Reviews

Cuckooed

Mark Thomas takes on betrayal in the age of big data.

Zachary Stewart

Zachary Stewart

| Off-Broadway |

November 4, 2015

Mark Thomas stars in his one-man show, Cuckooed, directed by Emma Callander, at 59E59 Theatres.
Mark Thomas stars in his one-man show, Cuckooed, directed by Emma Callander, at 59E59 Theatres.
(© Richard Davenport)

I dreaded Mark Thomas' Cuckooed, now making its U.S. debut at 59E59 Theatres. A one-man spy thriller by an anti-arms trade activist, I expected this show to be a lecture on the surveillance state and its relationship to the military-industrial complex. It's not that these aren't tremendously important subjects, but they are too often presented on a formal spectrum between academic pedantry and firebrand evangelism. Thankfully, Thomas is neither a pedagogue nor a preacher, but an amiable comedian asking some very important questions: Does possessing heaps of cash and an army of lawyers allow you to break the law? What is trust? What amount of government and corporate spying can we as a society tolerate? These questions would certainly be heard a lot more often in the halls of power if more activists delivered their message as humorously and imaginatively as Thomas does here.

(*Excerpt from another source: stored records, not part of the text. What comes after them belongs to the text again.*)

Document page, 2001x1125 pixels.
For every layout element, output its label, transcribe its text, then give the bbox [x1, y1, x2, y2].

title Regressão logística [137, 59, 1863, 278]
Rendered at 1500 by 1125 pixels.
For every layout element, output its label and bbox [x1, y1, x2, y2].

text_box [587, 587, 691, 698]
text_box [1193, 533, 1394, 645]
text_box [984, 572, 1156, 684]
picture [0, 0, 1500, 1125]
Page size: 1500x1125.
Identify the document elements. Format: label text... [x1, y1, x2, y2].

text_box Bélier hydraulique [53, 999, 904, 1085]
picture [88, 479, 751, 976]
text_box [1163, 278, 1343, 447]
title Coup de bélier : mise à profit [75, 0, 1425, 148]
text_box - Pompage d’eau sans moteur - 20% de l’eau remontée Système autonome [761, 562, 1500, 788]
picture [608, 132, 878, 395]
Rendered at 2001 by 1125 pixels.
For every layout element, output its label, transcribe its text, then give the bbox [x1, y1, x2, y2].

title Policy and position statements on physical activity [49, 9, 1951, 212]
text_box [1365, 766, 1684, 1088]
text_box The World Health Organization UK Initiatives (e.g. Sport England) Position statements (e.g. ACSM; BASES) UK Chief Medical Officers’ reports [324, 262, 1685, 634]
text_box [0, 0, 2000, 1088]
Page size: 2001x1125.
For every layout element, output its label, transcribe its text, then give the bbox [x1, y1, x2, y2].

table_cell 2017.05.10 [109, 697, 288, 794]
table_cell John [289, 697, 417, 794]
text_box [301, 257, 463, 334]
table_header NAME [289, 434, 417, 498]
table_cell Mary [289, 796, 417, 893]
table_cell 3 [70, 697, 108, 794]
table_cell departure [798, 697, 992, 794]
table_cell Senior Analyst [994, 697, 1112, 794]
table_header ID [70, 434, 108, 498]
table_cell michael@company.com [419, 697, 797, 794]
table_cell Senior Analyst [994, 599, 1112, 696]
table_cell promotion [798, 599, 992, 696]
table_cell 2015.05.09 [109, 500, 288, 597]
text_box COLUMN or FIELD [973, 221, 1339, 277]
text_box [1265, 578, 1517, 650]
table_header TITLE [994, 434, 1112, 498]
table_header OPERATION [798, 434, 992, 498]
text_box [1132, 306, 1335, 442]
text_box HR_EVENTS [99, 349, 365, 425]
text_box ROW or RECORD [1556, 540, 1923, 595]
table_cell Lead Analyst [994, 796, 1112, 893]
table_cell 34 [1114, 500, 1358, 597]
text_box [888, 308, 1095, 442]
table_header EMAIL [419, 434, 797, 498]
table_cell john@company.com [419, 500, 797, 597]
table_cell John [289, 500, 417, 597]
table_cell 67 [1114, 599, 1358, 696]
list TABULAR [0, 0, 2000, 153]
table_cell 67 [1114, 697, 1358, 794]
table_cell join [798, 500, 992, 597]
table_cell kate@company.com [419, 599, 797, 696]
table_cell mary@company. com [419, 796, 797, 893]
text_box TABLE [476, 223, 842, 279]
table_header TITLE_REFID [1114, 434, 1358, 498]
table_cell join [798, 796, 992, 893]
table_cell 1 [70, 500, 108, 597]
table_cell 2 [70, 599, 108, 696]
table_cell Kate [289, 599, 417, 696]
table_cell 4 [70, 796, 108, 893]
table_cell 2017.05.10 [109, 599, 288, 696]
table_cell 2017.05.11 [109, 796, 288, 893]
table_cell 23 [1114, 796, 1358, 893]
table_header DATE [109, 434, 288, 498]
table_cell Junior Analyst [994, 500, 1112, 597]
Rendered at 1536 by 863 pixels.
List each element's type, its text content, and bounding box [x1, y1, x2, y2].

An author and television presenter, Thomas is well-known in the U.K. for his creative approach to activism. He once famously exposed the abuse of a loophole that allowed Britons to avoid paying inheritance tax on heirlooms, provided they offered them for public viewing, by scheduling hundreds of visits to a mahogany buffet inherited by Conservative MP (and grandson of Winston Churchill) Nicholas Soames. Soames eventually paid the tax rather than accommodate unwashed gawkers in his dining room.

Thomas shines when recounting similar exploits relating to the arms trade in Cuckooed, like the time he set up a fake public relations firm and convinced an Indonesian general to admit to human rights abuses during an on-camera "media training." This synthesis of performance art and investigative journalism will likely appeal to many theatergoers. Still, one has to question the ethics of employing deception in a quest for the truth.

"I am a very good liar," Thomas admits in the first line of the show, before hastily adding, "but everything I tell you in the next hour is true." Individual audience members will have to decide the veracity of that statement, but the personal manner in which he shares his story, as if he were telling you over the dinner table, makes you want to believe him. In fact, one feels the urge to raise a glass and down a pint in celebration of his little victories against unscrupulous arms dealers and the lackadaisical regulatory agencies that too often turn a blind eye to their malfeasance.

Brimming with anecdotes from Thomas' storied career, the main event of Cuckooed concerns Martin, a fellow activist for the NGO Campaign Against Arms Trade (CAAT) who was implicated as a spy for BAE Systems, Britain's biggest defense contractor. While ostensibly the loudest guy on the front line of every protest, he was actually forwarding the organization's private emails to an opposition research firm that was then selling them on to BAE Systems.

Thomas charts his reaction to this betrayal, from disbelief to anger to confusion. "If Martin was working for BAE Systems he doesn't seem to have been well paid," he says after describing the shabby conditions in which Martin was living after he was expelled from CAAT. Was he just a cog in the machine, selling his labor (in this case, as a spy) to the highest bidder in order to pay the bills? Unfortunately, we don't receive a satisfying answer to that question: Martin never agreed to speak with Thomas for this show, so his motivations remain somewhat of a mystery, giving Cuckooed the feeling of a work in progress. Even though all of this happened over a decade ago, the wounds still seem fresh.

Mark Thomas interacts with Duncan McLean's audiovisual design in Cuckooed.
Mark Thomas interacts with Duncan McLean's audiovisual design in Cuckooed.
(© Richard Davenport)

In order to shed some light, director Emma Callander offers video interviews with the other activists who worked with Martin, describing what he was like as a campaigner and friend. Flat-screens roll out of unexpected places on Tim McQuillen-Wright's spare yet evocative set. Audiovisual designer Duncan McLean smartly presents these as live conversations with Thomas, and they're so well-timed that it actually works. Thomas often plays the role of Martin's defender in these exchanges. His consistent willingness to give his old friend the benefit of the doubt also proves to us his common decency. He observes, "It's hard to know who the villain is when there are no regulations controlling these companies and people who do this work."

One hopes that the law will eventually catch up to our brave new world of data, in which any online activity can be captured, sold, and endlessly resold to hungry data-mining agencies. Chilling as its subject matter may be, Cuckooed is surprisingly warm and full of heart.